EnBW will 20 Prozent des Ladesäulenmarkts mit neuer Strategie erobern
Elias HofmannEnBW will 20 Prozent des Ladesäulenmarkts mit neuer Strategie erobern
EnBW strebt 20 Prozent Marktanteil bei der Ladeinfrastruktur an
Der Energiekonzern EnBW drängt auf einen Marktanteil von 20 Prozent im Bereich der Ladeinfrastruktur. Das Unternehmen agiert sowohl als E-Mobilitätsanbieter als auch als Betreiber von Ladestationen. Der Vorstoß erfolgt zu einem Zeitpunkt, an dem der Sektor durch steigende Spritpreise und die zunehmende Nutzung von Ladestationen neuen Aufwind erhält.
Vor etwa 100 Tagen übernahm Martin Roemheld die Leitung der Ladesparte von EnBW. Er rechnet damit, dass künftige Ladestationen weniger, dafür aber leistungsstärkere Anschlüsse bieten werden. Das Unternehmen hat seinen Fokus von der schieren Anzahl der Ladepunkte hin zu einer Verbesserung der Ladekapazität für Fahrzeuge verlagert.
Die Netzanbindung bleibt jedoch das größte Hindernis für den Ausbau des EnBW-Netzes. Die Auslastung der deutschen Standorte ist ungleichmäßig: Einige Stationen werden stark frequentiert, andere kaum genutzt. Das Unternehmen möchte die aktuellen Ladetarife stabil halten, plant aber Preissenkungen, falls die Nutzung steigt und die Kosten sinken.
Zudem arbeitet EnBW an der Standardisierung der Hardware und einer benutzerfreundlicheren Erfahrung.

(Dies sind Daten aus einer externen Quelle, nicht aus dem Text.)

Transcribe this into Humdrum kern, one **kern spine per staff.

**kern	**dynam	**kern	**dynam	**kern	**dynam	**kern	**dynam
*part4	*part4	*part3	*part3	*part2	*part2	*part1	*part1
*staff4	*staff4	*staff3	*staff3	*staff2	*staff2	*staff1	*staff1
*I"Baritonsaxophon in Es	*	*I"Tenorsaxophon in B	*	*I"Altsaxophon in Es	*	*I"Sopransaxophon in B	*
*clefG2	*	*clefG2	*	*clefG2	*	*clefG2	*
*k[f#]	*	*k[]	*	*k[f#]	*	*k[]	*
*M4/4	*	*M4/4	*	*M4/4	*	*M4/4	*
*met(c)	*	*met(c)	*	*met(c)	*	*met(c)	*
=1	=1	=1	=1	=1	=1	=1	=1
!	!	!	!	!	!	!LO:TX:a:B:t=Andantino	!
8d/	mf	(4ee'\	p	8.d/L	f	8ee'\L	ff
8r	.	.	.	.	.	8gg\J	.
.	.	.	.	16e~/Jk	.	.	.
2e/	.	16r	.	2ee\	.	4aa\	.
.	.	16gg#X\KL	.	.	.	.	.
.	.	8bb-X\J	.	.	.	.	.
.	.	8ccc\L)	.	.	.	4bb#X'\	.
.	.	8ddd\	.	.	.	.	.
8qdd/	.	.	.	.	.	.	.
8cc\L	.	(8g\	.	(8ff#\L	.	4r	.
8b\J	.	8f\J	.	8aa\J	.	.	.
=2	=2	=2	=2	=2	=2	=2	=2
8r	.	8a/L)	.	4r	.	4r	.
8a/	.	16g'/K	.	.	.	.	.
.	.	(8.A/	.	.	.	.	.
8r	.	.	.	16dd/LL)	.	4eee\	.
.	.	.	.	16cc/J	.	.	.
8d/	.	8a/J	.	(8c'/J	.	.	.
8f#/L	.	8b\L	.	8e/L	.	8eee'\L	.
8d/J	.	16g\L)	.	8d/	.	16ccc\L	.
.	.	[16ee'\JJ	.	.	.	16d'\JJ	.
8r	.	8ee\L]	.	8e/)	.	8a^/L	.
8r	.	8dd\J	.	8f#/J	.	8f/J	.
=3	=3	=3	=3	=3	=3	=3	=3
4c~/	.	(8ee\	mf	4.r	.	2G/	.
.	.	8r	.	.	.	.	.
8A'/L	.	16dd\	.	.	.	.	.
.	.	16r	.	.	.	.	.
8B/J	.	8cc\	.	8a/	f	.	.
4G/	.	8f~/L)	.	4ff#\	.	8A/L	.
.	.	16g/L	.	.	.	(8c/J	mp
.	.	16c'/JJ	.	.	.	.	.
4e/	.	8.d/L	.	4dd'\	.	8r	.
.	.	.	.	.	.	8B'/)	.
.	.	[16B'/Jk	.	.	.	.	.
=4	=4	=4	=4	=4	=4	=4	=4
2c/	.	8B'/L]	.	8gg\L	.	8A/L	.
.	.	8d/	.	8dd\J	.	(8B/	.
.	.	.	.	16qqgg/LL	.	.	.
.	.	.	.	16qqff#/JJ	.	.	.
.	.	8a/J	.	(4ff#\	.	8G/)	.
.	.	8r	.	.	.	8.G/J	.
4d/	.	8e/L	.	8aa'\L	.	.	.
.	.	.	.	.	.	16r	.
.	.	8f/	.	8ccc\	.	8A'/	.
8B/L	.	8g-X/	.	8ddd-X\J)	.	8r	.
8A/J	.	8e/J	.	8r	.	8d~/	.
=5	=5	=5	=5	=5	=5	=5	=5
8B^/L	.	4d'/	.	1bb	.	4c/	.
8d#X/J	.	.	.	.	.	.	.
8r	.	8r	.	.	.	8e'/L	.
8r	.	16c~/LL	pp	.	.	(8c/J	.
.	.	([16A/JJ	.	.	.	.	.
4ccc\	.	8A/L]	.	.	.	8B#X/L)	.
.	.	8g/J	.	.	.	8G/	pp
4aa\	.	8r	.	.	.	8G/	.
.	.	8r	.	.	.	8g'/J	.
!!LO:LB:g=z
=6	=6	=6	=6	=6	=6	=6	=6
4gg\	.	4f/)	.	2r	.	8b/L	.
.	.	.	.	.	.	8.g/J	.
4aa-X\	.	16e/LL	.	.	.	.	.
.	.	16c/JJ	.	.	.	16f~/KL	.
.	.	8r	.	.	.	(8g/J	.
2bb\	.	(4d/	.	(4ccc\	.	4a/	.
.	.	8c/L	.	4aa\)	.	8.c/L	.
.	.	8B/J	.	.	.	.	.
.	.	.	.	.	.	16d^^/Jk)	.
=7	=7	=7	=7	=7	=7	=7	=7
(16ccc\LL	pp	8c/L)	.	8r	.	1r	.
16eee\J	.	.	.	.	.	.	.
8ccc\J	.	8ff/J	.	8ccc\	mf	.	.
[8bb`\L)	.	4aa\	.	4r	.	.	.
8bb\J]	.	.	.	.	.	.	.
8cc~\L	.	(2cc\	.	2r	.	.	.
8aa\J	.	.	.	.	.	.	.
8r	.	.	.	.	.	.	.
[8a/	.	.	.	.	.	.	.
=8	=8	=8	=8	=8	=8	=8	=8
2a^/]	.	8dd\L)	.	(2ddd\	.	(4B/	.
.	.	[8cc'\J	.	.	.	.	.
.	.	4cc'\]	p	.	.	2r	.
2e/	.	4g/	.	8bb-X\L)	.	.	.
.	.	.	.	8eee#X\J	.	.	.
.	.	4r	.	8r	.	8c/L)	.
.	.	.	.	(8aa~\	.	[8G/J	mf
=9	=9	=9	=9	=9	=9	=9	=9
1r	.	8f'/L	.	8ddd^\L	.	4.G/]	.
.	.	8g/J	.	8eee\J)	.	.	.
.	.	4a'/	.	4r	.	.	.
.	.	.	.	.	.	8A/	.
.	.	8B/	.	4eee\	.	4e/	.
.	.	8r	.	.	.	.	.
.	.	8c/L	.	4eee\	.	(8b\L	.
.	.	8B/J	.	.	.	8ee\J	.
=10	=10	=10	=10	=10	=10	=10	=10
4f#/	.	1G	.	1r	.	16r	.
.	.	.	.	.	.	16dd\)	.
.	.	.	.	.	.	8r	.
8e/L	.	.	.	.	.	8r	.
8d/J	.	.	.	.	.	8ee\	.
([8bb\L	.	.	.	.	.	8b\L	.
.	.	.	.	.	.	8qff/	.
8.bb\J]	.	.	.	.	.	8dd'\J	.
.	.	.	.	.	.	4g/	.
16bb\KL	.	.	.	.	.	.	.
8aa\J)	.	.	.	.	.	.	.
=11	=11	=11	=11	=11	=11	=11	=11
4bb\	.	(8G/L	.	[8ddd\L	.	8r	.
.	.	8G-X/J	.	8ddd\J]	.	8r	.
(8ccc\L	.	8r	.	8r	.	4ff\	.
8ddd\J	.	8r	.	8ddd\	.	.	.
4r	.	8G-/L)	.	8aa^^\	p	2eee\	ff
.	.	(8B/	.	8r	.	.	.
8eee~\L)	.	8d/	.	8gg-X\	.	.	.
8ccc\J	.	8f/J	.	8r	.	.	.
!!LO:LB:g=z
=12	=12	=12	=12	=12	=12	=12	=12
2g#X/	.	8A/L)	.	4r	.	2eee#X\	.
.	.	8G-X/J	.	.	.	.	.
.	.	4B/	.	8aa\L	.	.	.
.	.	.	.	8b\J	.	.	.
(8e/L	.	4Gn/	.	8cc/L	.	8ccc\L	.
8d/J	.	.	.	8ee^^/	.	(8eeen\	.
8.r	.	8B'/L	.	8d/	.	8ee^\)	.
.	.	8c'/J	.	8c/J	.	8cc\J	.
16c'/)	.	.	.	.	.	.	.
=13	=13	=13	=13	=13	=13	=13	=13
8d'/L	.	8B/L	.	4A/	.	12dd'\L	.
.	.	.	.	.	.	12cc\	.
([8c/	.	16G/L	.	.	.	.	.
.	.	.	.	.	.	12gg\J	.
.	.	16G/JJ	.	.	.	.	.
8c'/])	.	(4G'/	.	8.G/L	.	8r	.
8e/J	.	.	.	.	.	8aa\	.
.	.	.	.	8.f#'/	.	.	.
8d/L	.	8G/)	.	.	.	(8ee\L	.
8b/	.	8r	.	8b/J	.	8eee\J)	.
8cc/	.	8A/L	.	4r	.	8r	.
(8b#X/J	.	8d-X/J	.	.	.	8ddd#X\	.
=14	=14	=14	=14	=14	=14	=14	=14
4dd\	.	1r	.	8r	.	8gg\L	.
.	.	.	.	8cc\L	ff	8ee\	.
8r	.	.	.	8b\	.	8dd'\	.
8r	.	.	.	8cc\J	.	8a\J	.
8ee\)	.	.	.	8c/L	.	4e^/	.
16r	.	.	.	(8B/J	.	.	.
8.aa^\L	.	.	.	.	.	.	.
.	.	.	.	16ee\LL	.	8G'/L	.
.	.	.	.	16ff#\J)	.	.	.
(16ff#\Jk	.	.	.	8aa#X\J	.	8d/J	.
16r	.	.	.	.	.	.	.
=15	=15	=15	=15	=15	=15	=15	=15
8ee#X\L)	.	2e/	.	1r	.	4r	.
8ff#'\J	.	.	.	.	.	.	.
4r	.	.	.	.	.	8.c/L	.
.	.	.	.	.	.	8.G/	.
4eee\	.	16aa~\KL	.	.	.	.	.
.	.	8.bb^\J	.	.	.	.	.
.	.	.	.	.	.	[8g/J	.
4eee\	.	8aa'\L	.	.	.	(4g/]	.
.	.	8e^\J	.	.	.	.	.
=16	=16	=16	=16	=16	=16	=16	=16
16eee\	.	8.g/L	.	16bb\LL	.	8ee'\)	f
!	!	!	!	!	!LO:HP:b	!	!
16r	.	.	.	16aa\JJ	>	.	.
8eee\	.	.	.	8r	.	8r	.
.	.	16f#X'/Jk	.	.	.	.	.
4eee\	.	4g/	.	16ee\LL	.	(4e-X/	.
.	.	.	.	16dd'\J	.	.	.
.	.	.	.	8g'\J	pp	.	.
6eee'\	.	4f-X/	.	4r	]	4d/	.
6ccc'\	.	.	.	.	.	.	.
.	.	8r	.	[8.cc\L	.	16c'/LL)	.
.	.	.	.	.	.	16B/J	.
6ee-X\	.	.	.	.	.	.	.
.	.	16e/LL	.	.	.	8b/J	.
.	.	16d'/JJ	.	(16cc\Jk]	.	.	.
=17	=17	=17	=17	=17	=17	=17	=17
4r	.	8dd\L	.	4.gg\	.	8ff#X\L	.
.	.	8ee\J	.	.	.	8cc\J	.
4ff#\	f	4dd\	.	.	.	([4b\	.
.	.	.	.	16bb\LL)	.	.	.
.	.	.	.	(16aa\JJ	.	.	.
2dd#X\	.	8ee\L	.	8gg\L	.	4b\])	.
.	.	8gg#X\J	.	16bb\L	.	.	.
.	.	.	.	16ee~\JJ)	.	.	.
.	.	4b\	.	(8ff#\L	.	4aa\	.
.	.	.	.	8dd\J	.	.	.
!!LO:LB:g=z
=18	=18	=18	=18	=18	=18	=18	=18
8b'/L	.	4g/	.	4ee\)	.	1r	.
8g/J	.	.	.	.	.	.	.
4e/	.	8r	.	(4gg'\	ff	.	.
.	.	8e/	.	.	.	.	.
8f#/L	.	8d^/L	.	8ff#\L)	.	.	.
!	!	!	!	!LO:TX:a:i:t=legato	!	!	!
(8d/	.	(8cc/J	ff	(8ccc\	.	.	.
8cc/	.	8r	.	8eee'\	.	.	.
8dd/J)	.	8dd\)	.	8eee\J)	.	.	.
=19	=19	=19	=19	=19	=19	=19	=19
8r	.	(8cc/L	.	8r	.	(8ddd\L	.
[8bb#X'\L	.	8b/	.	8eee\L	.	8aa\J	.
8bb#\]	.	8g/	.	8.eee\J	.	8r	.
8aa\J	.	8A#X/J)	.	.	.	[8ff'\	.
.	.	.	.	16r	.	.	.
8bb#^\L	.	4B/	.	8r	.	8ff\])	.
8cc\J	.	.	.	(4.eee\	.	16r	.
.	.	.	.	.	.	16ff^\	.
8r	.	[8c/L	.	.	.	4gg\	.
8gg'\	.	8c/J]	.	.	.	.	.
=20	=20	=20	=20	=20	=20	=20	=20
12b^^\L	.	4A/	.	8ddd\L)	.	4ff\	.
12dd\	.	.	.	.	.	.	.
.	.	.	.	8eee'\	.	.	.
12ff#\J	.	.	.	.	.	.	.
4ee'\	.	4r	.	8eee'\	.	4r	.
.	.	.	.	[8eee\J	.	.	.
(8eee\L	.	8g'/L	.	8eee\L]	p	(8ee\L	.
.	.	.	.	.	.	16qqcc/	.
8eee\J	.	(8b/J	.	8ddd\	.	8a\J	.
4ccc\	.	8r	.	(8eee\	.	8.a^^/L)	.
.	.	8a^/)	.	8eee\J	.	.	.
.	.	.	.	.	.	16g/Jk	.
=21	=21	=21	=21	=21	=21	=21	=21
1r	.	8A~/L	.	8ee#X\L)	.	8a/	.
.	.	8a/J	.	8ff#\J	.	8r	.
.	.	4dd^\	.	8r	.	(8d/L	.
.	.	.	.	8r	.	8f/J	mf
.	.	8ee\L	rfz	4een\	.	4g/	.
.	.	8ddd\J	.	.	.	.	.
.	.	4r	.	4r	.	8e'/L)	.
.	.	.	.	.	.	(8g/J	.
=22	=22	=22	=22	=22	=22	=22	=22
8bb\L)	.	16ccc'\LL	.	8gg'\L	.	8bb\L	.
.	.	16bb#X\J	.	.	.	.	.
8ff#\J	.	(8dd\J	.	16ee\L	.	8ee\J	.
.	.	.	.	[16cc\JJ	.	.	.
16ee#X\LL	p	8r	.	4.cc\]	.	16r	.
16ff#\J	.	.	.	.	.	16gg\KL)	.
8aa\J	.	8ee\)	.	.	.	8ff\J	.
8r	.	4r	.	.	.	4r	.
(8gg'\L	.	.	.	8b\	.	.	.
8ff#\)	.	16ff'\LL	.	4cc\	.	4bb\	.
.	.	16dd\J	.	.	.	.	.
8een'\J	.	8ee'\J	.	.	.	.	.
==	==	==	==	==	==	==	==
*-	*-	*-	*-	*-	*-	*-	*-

Die Stärkung der Marke steht ebenfalls auf der Agenda, um die Produktqualität und die Netzabdeckung hervorzuheben. Mit diesen Maßnahmen will das Unternehmen neue Kundengruppen gewinnen und seine Marktposition festigen.
Kern von EnBWs Strategie sind leistungsfähigere Ladeanschlüsse und ein verbessertes Nutzererlebnis. Gleichzeitig gilt es, die Netzkapazitäten zu überwinden und wettbewerbsfähige Preise zu halten. Das Ziel: 20 Prozent Marktanteil in einem wachsenden Markt für Ladeinfrastruktur.